───── Provided records ─────

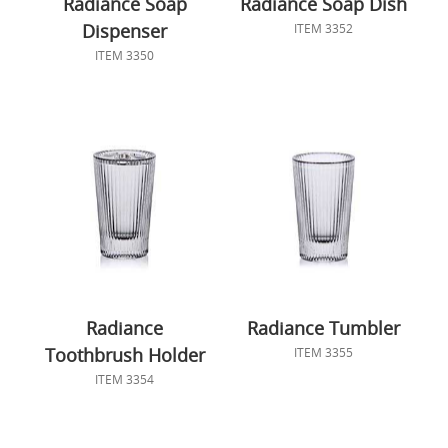
Radiance Soap
Radiance Soap Dish
Dispenser
ITEM 3352
ITEM 3350
Radiance
Radiance Tumbler
Toothbrush Holder
ITEM 3355
ITEM 3354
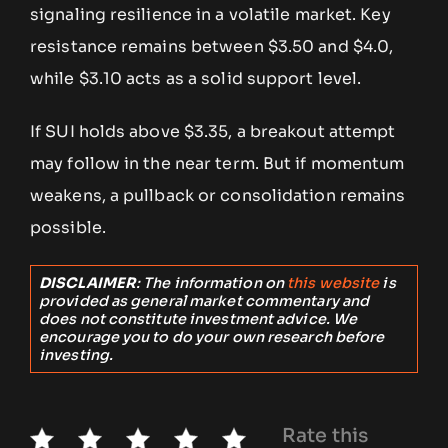
signaling resilience in a volatile market. Key
resistance remains between $3.50 and $4.0,
while $3.10 acts as a solid support level.
If SUI holds above $3.35, a breakout attempt
may follow in the near term. But if momentum
weakens, a pullback or consolidation remains
possible.
DISCLAIMER
: The information on
this website
is
provided as general market commentary and
does not constitute investment advice. We
encourage you to do your own research before
investing.
Rate this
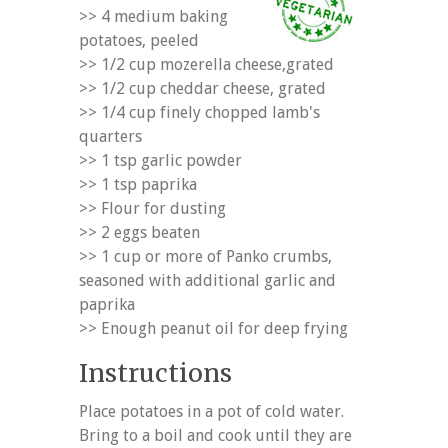
>> 4 medium baking
potatoes, peeled
>> 1/2 cup mozerella cheese,grated
>> 1/2 cup cheddar cheese, grated
>> 1/4 cup finely chopped lamb's
quarters
>> 1 tsp garlic powder
>> 1 tsp paprika
>> Flour for dusting
>> 2 eggs beaten
>> 1 cup or more of Panko crumbs,
seasoned with additional garlic and
paprika
>> Enough peanut oil for deep frying
Instructions
Place potatoes in a pot of cold water.
Bring to a boil and cook until they are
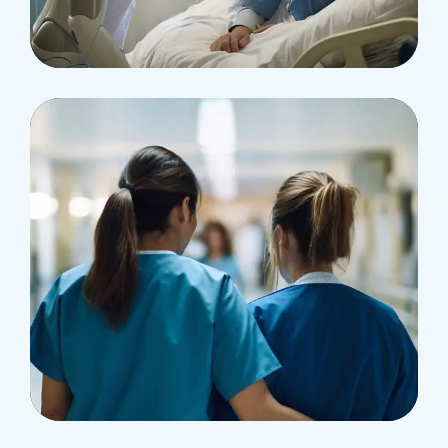
Osteopaths
Abdominal Aneurysm
Pharmacy
Supraventricular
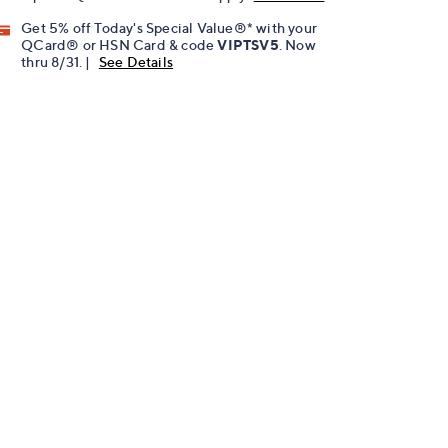
Get 5% off Today's Special Value®* with your
QCard® or HSN Card & code
VIPTSV5
. Now
thru 8/31. |
See Details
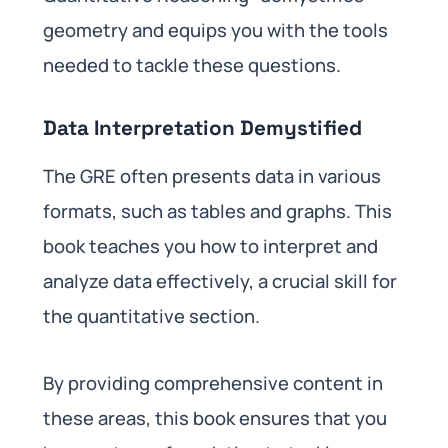
geometry and equips you with the tools
needed to tackle these questions.
Data Interpretation Demystified
The GRE often presents data in various
formats, such as tables and graphs. This
book teaches you how to interpret and
analyze data effectively, a crucial skill for
the quantitative section.
By providing comprehensive content in
these areas, this book ensures that you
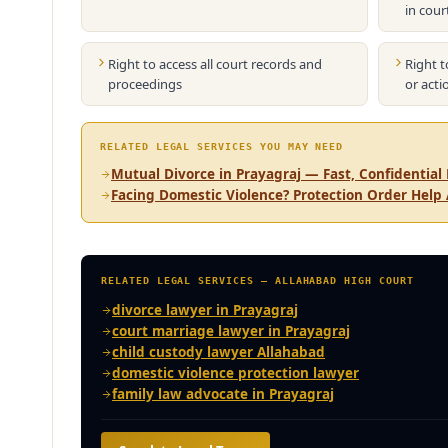
in cour
Right to access all court records and
Right t
proceedings
or acti
RELATED LEGAL SERVICES YOU MAY NEED
Mutual Divorce in Prayagraj — Fast, Confidential 
Facing Domestic Violence? Protection Order Help
RELATED LEGAL SERVICES — ALLAHABAD HIGH COURT
divorce lawyer in Prayagraj
court marriage lawyer in Prayagraj
child custody lawyer Allahabad
domestic violence protection lawyer
family law advocate in Prayagraj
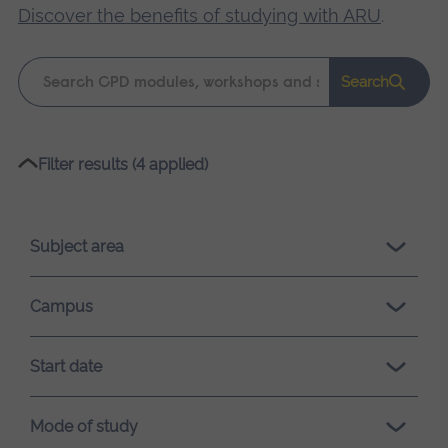
Discover the benefits of studying with ARU
.
Keyword
Search
search
Please
Filter results (4 applied)
wait,
search
results
Subject area
loading.
Campus
Start date
Mode of study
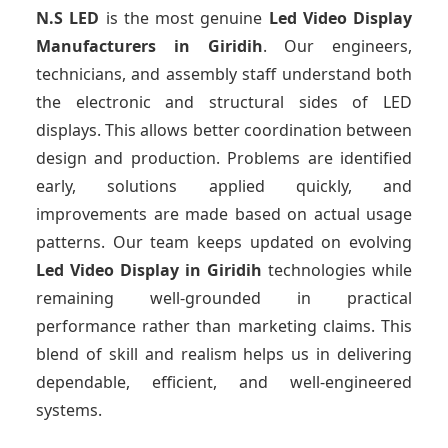
N.S LED
is the most genuine
Led Video Display
Manufacturers
in Giridih
. Our engineers,
technicians, and assembly staff understand both
the electronic and structural sides of LED
displays. This allows better coordination between
design and production. Problems are identified
early, solutions applied quickly, and
improvements are made based on actual usage
patterns. Our team keeps updated on evolving
Led Video Display
in Giridih
technologies while
remaining well-grounded in practical
performance rather than marketing claims. This
blend of skill and realism helps us in delivering
dependable, efficient, and well-engineered
systems.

─────

▶ [Work task]:
Tally the lines in the saved entries above that contain the string "SERVICES", and reply with only that number.

▶ [Answer to the exercise]:
2